Continue the State v. Lucero court opinion below, picking up right after its last sentence.

_EXERCISE PASSAGE_:
============================================================

State v. Lucero

220 P.3d 249, 223 Ariz. 129, 571 Ariz. Adv. Rep. 38, 2009 Ariz. App. LEXIS 770
CourtCourt of Appeals of Arizona
DecidedDecember 10, 2009
Docket1 CA-CR 08-0616
StatusPublished
Cited by35 cases

This text of 220 P.3d 249 (State v. Lucero) is published on Counsel Stack Legal Research, covering Court of Appeals of Arizona primary law. Counsel Stack provides free access to over 12 million legal documents including statutes, case law, regulations, and constitutions.

Bluebook
State v. Lucero, 220 P.3d 249, 223 Ariz. 129, 571 Ariz. Adv. Rep. 38, 2009 Ariz. App. LEXIS 770 (Ark. Ct. App. 2009).

Opinions

OPINION

KESSLER, Judge.

¶ 1 Reynel Amador Lucero Jr. (“Lucero”) appeals from his conviction of two counts of sexual misconduct with a minor in violation of Arizona Revised Statutes (“A.R.S.”) section 13-1405 (Supp.2008). We hold that the superior court did not err in admitting Lucero’s confession to a military investigator, that the investigator was a law enforcement official for voluntariness analysis and that Lucero did not invite an erroneous response to a jury question by merely acquiescing to the court’s response. However; we affirm Lucero’s convictions and sentences because he suffered no prejudice.

FACTUAL AND PROCEDURAL HISTORY

A2A grand jury indicted Lucero for two counts of sexual conduct with a minor. The State’s evidence included statements Lucero made to Special Agent Todd V., a sergeant in the United States Army and member of the Army’s Criminal Investigations Division (“CID”).

¶ 3 The superior court conducted a voluntariness hearing and held that Lucero freely and voluntarily made his incriminating statements to V. V. testified that he first advised Lucero of his Miranda1 rights, that Lucero voluntarily waived those rights, and that V. conducted the subsequent interview by asking open ended questions with no threats or promises of leniency in exchange for cooperation. Lucero testified that he had been ordered to participate in the interview by his [133]*133commanding officer and that he had affirmatively answered V.’s leading questions only because Y. promised Lucero that he would not go to prison, that he would be able to remain in the military, and that his failure to cooperate would result in the Army making the investigation “ugly”. The superior court found V. more credible, adopted his version of the disputed facts, and ruled that the confession was voluntary.

¶ 4 The superior court permitted the State to present evidence of Lucero’s statements to V. at trial. V. testified that he interviewed Lucero in response to a request for assistance by the Phoenix Police Department. He also testified that during the interview, Lucero confessed committing sexual acts with a minor, J, by going into her room at night, removing her undergarment, and rubbing his penis between her buttocks. Finally, V. testified that Lucero confessed placing his penis in J’s mouth on another occasion. The State also introduced into evidence a tape of a confrontation call made by Lucero’s wife to Lucero during which Lucero admitted committing the same acts of sexual misconduct with J. At trial, V. and Lucero both testified consistently with their voluntariness hearing testimony regarding whether V. induced Lucero’s confession with any threats or promises. The superior court instructed the jury that it should not consider any statement Lucero made to a law enforcement officer unless it found that the statement was freely and voluntarily made.

============================================================

_MATERIAL SUPPLIED_:
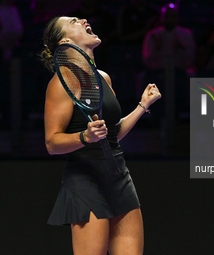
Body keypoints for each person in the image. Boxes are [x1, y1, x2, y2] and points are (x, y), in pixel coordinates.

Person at [40, 16, 161, 255]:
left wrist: (142, 106)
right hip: (86, 182)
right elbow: (52, 143)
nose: (83, 19)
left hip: (119, 178)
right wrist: (84, 137)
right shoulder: (61, 82)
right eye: (74, 21)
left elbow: (112, 134)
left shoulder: (103, 78)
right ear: (65, 40)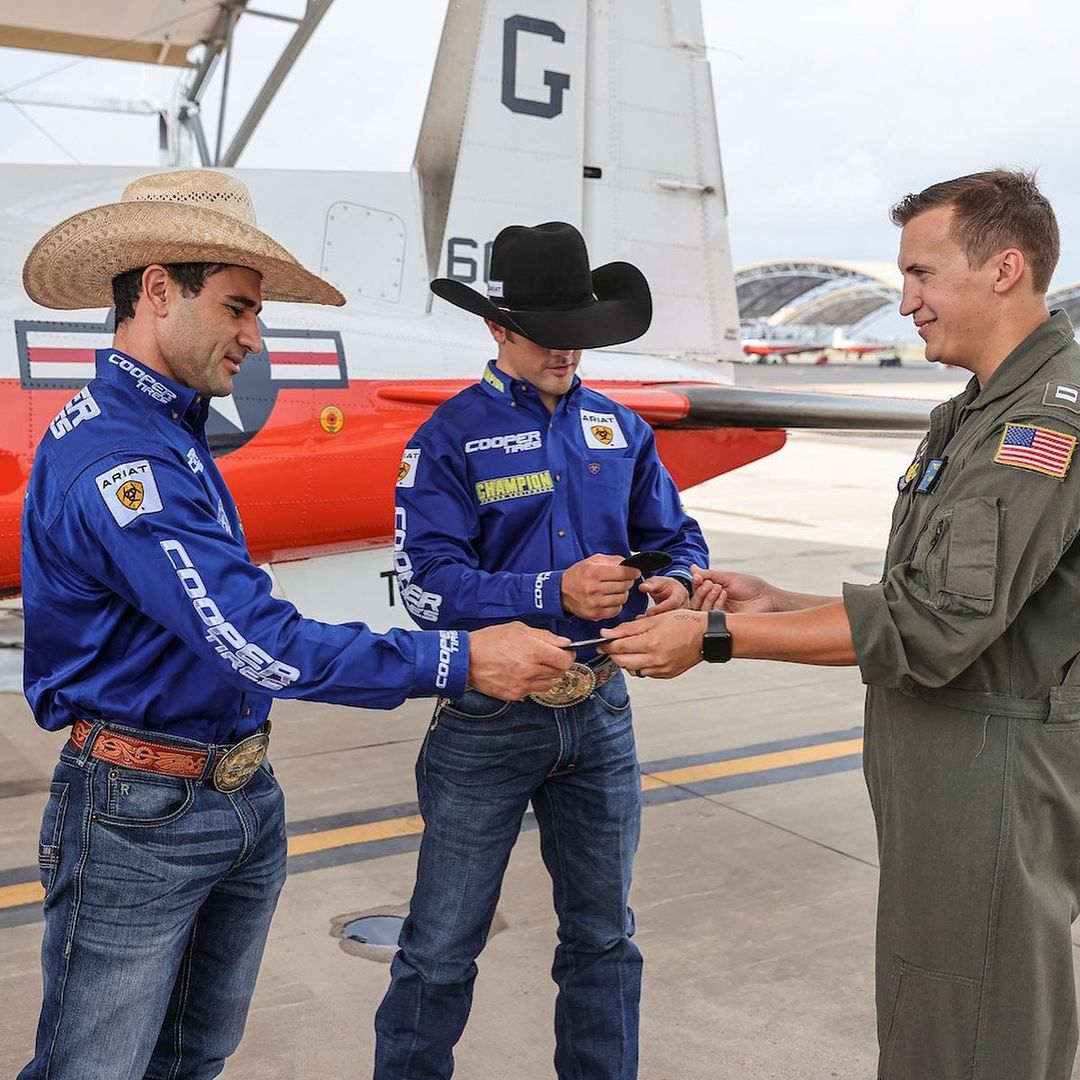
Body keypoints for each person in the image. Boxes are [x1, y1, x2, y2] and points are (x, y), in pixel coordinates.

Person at [17, 169, 573, 1080]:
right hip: (140, 816)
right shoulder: (124, 460)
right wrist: (459, 659)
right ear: (159, 291)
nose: (254, 335)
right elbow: (253, 639)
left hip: (222, 790)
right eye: (238, 308)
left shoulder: (166, 432)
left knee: (192, 1058)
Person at [601, 169, 1080, 1080]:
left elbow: (934, 627)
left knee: (977, 1030)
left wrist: (716, 640)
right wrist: (773, 603)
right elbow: (925, 592)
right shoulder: (971, 415)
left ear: (1005, 269)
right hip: (947, 774)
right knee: (936, 1009)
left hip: (994, 787)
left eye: (923, 275)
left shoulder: (1041, 428)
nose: (905, 303)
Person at [374, 221, 708, 1079]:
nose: (566, 351)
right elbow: (423, 586)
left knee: (603, 940)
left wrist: (679, 578)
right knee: (441, 949)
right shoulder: (449, 438)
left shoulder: (621, 430)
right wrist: (547, 592)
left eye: (579, 333)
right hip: (489, 719)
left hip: (600, 714)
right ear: (497, 327)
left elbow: (674, 536)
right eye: (545, 333)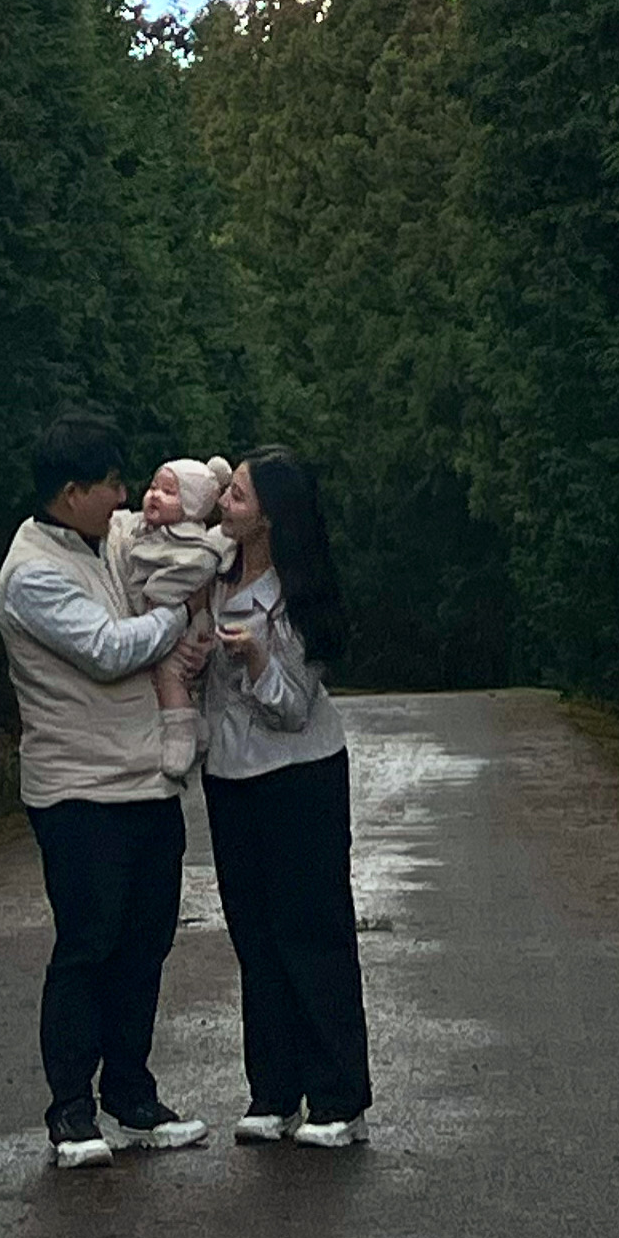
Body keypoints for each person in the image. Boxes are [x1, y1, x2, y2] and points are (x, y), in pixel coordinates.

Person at [0, 408, 212, 1169]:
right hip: (78, 790)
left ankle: (132, 1096)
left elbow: (174, 535)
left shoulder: (111, 535)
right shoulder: (31, 574)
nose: (125, 496)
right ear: (71, 492)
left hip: (149, 782)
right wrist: (181, 611)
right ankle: (71, 1113)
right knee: (88, 946)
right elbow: (111, 650)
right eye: (112, 484)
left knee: (145, 946)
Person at [200, 446, 374, 1150]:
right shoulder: (209, 571)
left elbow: (293, 709)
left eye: (238, 496)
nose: (224, 504)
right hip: (230, 776)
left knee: (313, 932)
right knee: (255, 934)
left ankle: (338, 1096)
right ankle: (273, 1089)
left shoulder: (299, 598)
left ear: (269, 517)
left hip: (300, 773)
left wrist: (258, 659)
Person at [121, 454, 237, 777]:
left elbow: (190, 574)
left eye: (169, 492)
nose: (155, 495)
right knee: (162, 675)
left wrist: (158, 594)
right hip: (171, 615)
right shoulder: (147, 531)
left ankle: (180, 734)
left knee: (169, 674)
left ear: (192, 505)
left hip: (187, 623)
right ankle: (195, 727)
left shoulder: (195, 546)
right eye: (153, 487)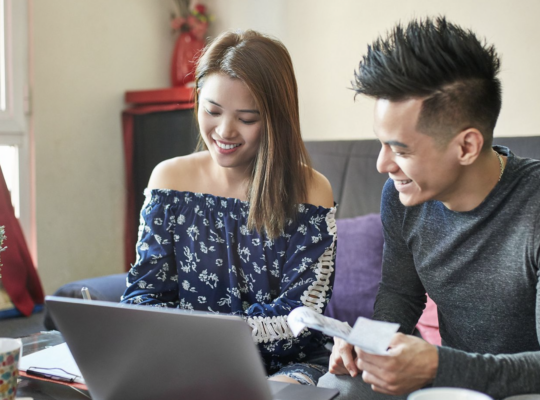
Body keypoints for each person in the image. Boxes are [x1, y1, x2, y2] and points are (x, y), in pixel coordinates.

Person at [318, 17, 540, 399]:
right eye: (382, 144)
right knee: (340, 386)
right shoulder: (402, 197)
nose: (383, 165)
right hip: (450, 381)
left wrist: (438, 364)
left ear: (466, 146)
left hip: (524, 387)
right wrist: (364, 344)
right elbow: (399, 297)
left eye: (401, 150)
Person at [121, 30, 337, 386]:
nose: (224, 131)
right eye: (212, 110)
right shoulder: (169, 179)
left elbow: (301, 316)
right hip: (186, 360)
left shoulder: (311, 189)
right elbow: (145, 295)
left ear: (276, 120)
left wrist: (202, 336)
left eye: (247, 119)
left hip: (286, 367)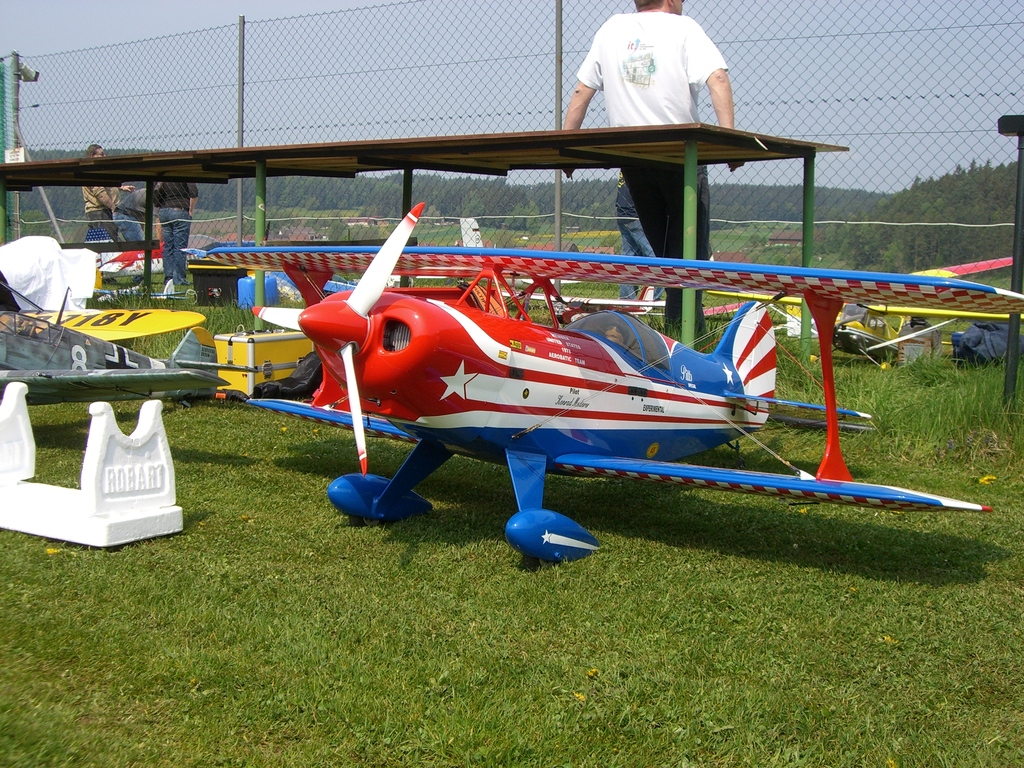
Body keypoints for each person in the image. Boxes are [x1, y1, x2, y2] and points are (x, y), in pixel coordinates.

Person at [563, 0, 736, 336]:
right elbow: (718, 78)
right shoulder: (684, 28)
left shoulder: (611, 29)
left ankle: (679, 333)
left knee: (666, 254)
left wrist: (567, 145)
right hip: (679, 155)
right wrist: (728, 138)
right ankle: (686, 338)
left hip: (634, 159)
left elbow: (582, 90)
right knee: (690, 258)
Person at [81, 144, 134, 241]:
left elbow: (105, 186)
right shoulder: (92, 171)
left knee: (102, 241)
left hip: (101, 211)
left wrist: (121, 187)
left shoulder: (96, 170)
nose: (104, 156)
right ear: (93, 156)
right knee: (109, 241)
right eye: (101, 154)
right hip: (100, 212)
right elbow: (100, 194)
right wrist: (114, 208)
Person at [155, 181, 198, 287]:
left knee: (168, 246)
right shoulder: (184, 174)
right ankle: (179, 279)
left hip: (163, 211)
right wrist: (190, 210)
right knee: (180, 247)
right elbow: (194, 193)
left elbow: (156, 196)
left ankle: (168, 278)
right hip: (179, 209)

============================================================

_EXPECTED ANSWER_:
¶ 5 During deliberation, the jury asked the court whether V. was a law enforcement officer. The superior court consulted counsel for both sides. The State agreed with the court’s proposed answer that whether V. was a law enforcement officer was a question of fact for the jury to decide on the basis of the evidence. Lucero’s counsel stated that he was unclear as to the law whether a military criminal investigator was a law enforcement officer, but he had no objection to the proposed response and he assumed it was correct. The court instructed the jury to determine whether V. was a law enforcement officer as a fact question.

¶ 6 The jury convicted Lucero of both counts and the superior court sentenced him to consecutive sentences of twenty years on the first count and life imprisonment on the second. Lucero filed a timely notice of appeal. This Court has jurisdiction pursuant to Article 6, Section 9 of the Arizona Constitution and A.R.S. § 12-120.21 (A)(l)(2003) and § 13-4033(A)(l)(Supp.2008).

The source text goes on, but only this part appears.